If that's the case, then Snow and Capuano need to make it clear from the outset in September. If Anders Nilsson or Kevin Poulin plays his way into being one of the two best netminders out of camp, then DiPietro must accept not playing.
No one can do anything about his contract now. But that doesn't mean DiPietro, with just 47 games played the last four seasons, can expect preferential treatment anymore.
2 Smarter free-agent choices
The pickings will be slim come July 1, and teams are certainly realizing that, with only slightly above-average defensemen such as Tim Gleason and Nick Grossman being locked up to long-term deals well before free agency. It's hard to see how making a big push for the likes of the Flyers' Matt Carle or the Panthers' Jason Garrison will vastly improve the Isles; the big-ticket guys, such as Zach Parise and Ryan Suter, will always be worth pursuing, but are clearly long shots to come to the Island.

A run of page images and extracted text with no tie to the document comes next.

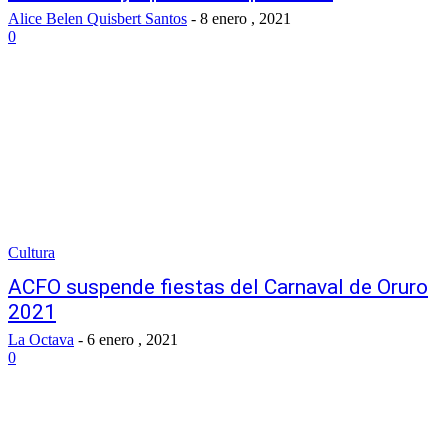
Alice Belen Quisbert Santos
-
8 enero , 2021
0
Cultura
ACFO suspende fiestas del Carnaval de Oruro
2021
La Octava
-
6 enero , 2021
0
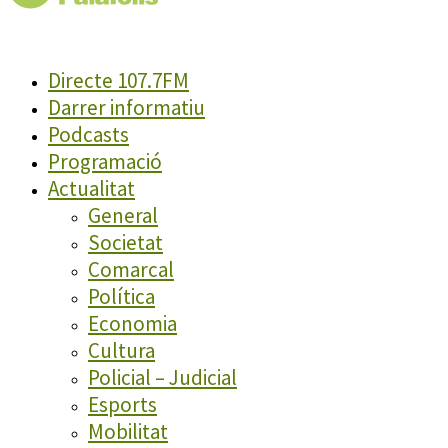
Directe 107.7FM
Darrer informatiu
Podcasts
Programació
Actualitat
General
Societat
Comarcal
Política
Economia
Cultura
Policial – Judicial
Esports
Mobilitat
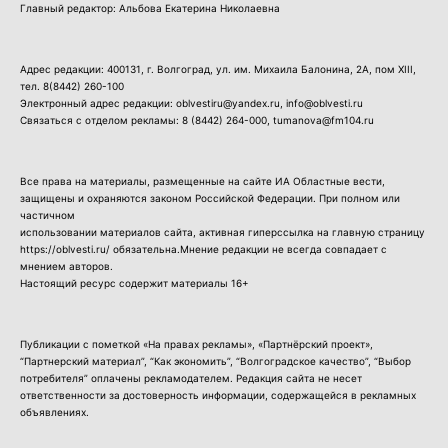
Главный редактор: Альбова Екатерина Николаевна
Адрес редакции: 400131, г. Волгоград, ул. им. Михаила Балонина, 2А, пом XIII,
тел.
8(8442) 260-100
Электронный адрес редакции: oblvestiru@yandex.ru, info@oblvesti.ru
Связаться с отделом рекламы:
8 (8442) 264-000
, tumanova@fm104.ru
Все права на материалы, размещенные на сайте ИА Областные вести,
защищены и охраняются законом Российской Федерации. При полном или
частичном
использовании материалов сайта, активная гиперссылка на главную страницу
https://oblvesti.ru/ обязательна.Мнение редакции не всегда совпадает с
мнением авторов.
Настоящий ресурс содержит материалы 16+
Публикации с пометкой «На правах рекламы», «Партнёрский проект»,
“Партнерский материал”, “Как экономить”, “Волгоградское качество”, “Выбор
потребителя” оплачены рекламодателем. Редакция сайта не несет
ответственности за достоверность информации, содержащейся в рекламных
объявлениях.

Snow has been shrewd in his waiver pickups and minor deals, but the collection of veterans picked up in free agency and via trade (Mark Eaton, Milan Jurcina, Brian Rolston) the last two seasons were mostly duds. The Isles would be better off spending a bit more on a midlevel free agent -- say, Johnny Oduya of the Hawks -- and filling in the gaps with their own prospects than committing to a hodgepodge of vets.

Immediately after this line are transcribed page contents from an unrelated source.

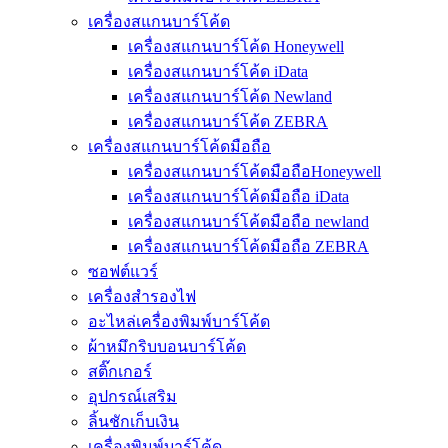
เครื่องสแกนบาร์โค้ด
เครื่องสแกนบาร์โค้ด Honeywell
เครื่องสแกนบาร์โค้ด iData
เครื่องสแกนบาร์โค้ด Newland
เครื่องสแกนบาร์โค้ด ZEBRA
เครื่องสแกนบาร์โค้ดมือถือ
เครื่องสแกนบาร์โค้ดมือถือHoneywell
เครื่องสแกนบาร์โค้ดมือถือ iData
เครื่องสแกนบาร์โค้ดมือถือ newland
เครื่องสแกนบาร์โค้ดมือถือ ZEBRA
ซอฟต์แวร์
เครื่องสำรองไฟ
อะไหล่เครื่องพิมพ์บาร์โค้ด
ผ้าหมึกริบบอนบาร์โค้ด
สติ๊กเกอร์
อุปกรณ์เสริม
ลิ้นชักเก็บเงิน
เครื่องพิมพ์บาร์โค้ด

3 Become a draft-week buyer
Draft day and the days preceding and afterward are the time for trades these days. With the uncertainty of a new CBA on the horizon, teams will surely be looking to move some salary, which means a good player earning good money could be had for a pick and a prospect -- the Isles have plenty of both.
Snow would never demolish his build-from-within plan to land a Rick Nash, nor should he. But, as with free agency, now seems to be the time to dangle one of the many prospects the organization has acquired over the recent years for an under-30 NHL player who can shore up either the defense or the forward depth.
4 Stay committed to development
Which means, essentially, that Nino Niederreiter's spot is reserved for Bridgeport, not the Islanders, in 2012-13. He's had a lousy rookie season; many blame the Isles for rushing the 19-year-old, but what really killed his year was the groin injury he suffered after a pretty strong preseason. That missed six weeks felt like six years of development time, and Niederreiter never recovered, nor did the faith Capuano had in him.
Niederreiter can work out his flaws with 19 minutes a night for the Sound Tigers to begin next season. If it lasts the whole season without a call-up, that should be no big deal. The Islanders would be a better team with Niederreiter champing at the bit for a job in 2013-14 than on a yo-yo from the AHL next season.
5 More decisiveness from the bench
Capuano is a placid guy in games, trying not to get caught up in the emotion. To each his own on that front. But he could certainly be more active in stapling passive players to the bench for stretches, something that didn't happen enough this past season.